Hay una posición subjetiva habitual que se acomoda adecuadamente frente al riesgo, de modo de salvaguardar la vida, el cuerpo propio. Sin embargo, una vez pasado el momento traumático y arrastrando alguna que otra secuela de cierta gravedad, la represión opera de modo que la vida vuelva a sus caudales. Y ese es el “carácter conservador” que Freud otorgaba al ser humano, al señalar que el hombre siempre quiere volver a un estadio anterior. Lo que hoy en día algunos se contentan en llamar “la zona de confort”.
Son los umbrales de la angustia que nos dirán hasta dónde podremos salir, serán los caudales de temor que nos indicarán hasta dónde arriesgar, todas ellas medidas éticas y subjetivas. El ser humano, a partir de las conceptualizaciones freudianas, cuenta en su haber con una pulsión de muerte que si bien se encuentra articulada con la vida, en ocasiones no nos lleva a cuidarnos, sino todo lo contrario. ¿Acaso no escuchamos a diario hablar de tal o cual amigo sobre cómo se boicotea? ¿De lo autodestructivo?
Pasado un momento inicial de gran riesgo, y aflojadas las medidas más severas de control y aislamiento, el gran desafío estará en cada uno de nosotros, en rescatarnos del olvido egocéntrico que nos hace creernos inmortales. El yo tiene una función primordial según Jacques Lacan, y es la del autodesconocimiento. Es gracias al psicoanálisis que sabemos que la realidad psíquica es la realidad del sujeto, y no tanto esa que llamamos “realidad objetiva”.
Quizá no esté demás recordar en este momento cómo la medicina, las ciencias en general y los gobiernos en particular podrían contribuir al olvido y la represión de nuestro propio ser mortales, en pos del entretenimiento y la distracción que tanto nos gusta a los sujetos devenidos hoy día consumidores en busca de la felicidad.
Cada uno de nosotros en particular puede tener sus olvidos, sus modos de negar la propia realidad mortal, así como sus formas de creerse invencible, pero el discurso de la ciencia, la medicina, los gobiernos serían un gran peligro si negaran la realidad, la mortalidad.
Freud sostuvo siempre la idea de que aquello que es olvidado, de alguna forma, siempre vuelve.
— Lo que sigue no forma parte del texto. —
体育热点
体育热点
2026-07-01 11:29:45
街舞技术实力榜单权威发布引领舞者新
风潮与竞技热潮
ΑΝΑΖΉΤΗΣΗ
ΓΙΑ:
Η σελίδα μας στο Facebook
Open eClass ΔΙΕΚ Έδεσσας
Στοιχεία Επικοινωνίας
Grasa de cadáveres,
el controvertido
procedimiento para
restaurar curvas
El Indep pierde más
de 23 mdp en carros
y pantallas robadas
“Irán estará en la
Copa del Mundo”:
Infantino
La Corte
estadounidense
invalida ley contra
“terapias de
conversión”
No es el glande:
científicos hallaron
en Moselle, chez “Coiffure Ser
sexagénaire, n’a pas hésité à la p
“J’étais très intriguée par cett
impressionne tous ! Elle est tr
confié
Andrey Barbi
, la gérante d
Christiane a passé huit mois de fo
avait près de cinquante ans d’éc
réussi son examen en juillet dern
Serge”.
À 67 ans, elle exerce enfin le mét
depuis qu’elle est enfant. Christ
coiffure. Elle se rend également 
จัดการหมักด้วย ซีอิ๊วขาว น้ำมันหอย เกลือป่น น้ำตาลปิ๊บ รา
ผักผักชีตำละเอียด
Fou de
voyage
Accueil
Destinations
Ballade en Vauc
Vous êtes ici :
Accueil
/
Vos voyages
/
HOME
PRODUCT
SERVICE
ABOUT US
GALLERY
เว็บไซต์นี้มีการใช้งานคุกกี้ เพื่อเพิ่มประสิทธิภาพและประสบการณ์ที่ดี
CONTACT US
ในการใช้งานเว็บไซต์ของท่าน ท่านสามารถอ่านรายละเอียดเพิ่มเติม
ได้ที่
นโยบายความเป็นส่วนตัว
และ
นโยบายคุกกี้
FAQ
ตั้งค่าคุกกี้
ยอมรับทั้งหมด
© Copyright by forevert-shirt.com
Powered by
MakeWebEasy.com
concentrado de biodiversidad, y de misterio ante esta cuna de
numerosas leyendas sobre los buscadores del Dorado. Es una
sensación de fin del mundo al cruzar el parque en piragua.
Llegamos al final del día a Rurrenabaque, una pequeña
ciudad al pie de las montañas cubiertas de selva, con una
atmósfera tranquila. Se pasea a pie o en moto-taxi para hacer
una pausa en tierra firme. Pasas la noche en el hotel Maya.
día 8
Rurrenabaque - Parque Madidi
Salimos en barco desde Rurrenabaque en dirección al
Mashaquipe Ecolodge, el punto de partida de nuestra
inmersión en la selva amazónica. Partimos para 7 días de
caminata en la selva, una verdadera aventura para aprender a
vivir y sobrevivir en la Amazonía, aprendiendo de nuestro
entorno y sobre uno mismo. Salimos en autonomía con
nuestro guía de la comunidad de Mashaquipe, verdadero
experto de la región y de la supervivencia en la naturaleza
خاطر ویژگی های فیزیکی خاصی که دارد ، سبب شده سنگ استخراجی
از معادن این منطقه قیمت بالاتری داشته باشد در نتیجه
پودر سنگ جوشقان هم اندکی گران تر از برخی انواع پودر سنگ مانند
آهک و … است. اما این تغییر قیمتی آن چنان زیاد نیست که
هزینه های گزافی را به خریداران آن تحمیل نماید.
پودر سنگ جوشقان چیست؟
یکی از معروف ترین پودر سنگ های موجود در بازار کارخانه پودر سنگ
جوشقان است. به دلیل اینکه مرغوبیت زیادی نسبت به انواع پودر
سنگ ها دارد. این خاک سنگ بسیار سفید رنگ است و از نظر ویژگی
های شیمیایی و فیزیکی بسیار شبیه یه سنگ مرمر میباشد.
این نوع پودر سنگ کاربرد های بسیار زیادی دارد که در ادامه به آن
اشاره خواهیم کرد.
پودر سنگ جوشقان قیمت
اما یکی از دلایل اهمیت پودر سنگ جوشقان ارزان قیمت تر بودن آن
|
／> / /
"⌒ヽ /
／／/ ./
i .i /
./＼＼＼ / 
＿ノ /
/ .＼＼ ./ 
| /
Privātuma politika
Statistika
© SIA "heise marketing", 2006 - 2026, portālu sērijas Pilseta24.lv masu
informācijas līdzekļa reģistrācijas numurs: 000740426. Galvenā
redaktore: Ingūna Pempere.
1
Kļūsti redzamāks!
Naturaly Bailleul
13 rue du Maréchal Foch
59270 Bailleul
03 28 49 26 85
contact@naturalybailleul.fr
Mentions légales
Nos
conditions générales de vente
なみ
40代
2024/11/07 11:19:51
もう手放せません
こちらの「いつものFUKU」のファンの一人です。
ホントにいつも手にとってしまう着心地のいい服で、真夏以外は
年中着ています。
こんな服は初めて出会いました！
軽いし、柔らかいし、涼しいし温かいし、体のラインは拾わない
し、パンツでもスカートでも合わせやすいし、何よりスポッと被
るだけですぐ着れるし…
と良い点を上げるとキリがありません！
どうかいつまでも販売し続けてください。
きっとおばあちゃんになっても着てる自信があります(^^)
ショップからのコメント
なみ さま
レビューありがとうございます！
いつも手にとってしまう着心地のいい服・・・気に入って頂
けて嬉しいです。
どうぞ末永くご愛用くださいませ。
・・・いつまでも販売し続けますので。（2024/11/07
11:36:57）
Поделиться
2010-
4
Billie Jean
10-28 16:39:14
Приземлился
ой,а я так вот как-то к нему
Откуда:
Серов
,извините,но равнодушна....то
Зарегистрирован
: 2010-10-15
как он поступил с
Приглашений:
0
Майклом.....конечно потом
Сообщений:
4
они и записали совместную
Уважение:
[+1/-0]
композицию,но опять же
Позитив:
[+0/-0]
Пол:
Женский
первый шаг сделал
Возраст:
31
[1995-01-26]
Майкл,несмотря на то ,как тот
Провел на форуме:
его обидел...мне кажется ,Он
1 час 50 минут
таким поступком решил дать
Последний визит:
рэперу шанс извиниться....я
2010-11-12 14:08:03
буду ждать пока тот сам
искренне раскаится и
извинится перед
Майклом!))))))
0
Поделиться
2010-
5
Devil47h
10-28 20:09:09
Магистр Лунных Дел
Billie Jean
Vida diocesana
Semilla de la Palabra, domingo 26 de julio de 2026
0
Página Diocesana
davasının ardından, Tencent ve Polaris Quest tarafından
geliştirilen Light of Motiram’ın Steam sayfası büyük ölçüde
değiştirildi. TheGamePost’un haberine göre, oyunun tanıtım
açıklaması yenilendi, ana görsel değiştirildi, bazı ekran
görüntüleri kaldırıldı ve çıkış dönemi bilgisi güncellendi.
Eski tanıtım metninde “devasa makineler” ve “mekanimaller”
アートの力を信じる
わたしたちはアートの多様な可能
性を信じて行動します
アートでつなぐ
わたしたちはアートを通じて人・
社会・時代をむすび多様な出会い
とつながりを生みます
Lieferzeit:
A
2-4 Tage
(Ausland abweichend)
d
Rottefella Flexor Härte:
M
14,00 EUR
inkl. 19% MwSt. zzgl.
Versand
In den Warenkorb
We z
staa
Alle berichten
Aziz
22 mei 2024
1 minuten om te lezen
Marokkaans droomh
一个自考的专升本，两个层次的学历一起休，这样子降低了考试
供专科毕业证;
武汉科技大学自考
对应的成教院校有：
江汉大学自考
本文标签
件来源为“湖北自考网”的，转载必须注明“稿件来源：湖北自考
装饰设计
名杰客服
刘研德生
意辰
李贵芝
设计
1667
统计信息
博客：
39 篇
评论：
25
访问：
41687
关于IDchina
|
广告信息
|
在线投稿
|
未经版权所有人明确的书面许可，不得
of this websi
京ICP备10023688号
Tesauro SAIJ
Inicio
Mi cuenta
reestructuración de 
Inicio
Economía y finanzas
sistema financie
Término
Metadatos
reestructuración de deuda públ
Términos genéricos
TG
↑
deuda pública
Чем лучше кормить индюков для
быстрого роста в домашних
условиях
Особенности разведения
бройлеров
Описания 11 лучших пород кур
Habrá que trabajar fuertemente, para encontrar vacunas nuevas, tratamientos eficaces a la hora de salvar vidas humanas, pero también habrá que recordar que el discurso macabro de la omnipotencia imperante en nuestros días, que nos manda a olvidarlo todo porque todo lo podemos, que nos envía a salvarnos solos porque nada necesitamos más que a nosotros mismos, terminará siendo nuestro propio infierno. El infierno de un yo que se creyó inmortal y no se conoce ni a sí mismo. Nadie se salva sólo, y para nada te sirve la autoayuda. La vida te la da y te la salva siempre otro humano, tan mortal como lo eres tú. No lo olvides.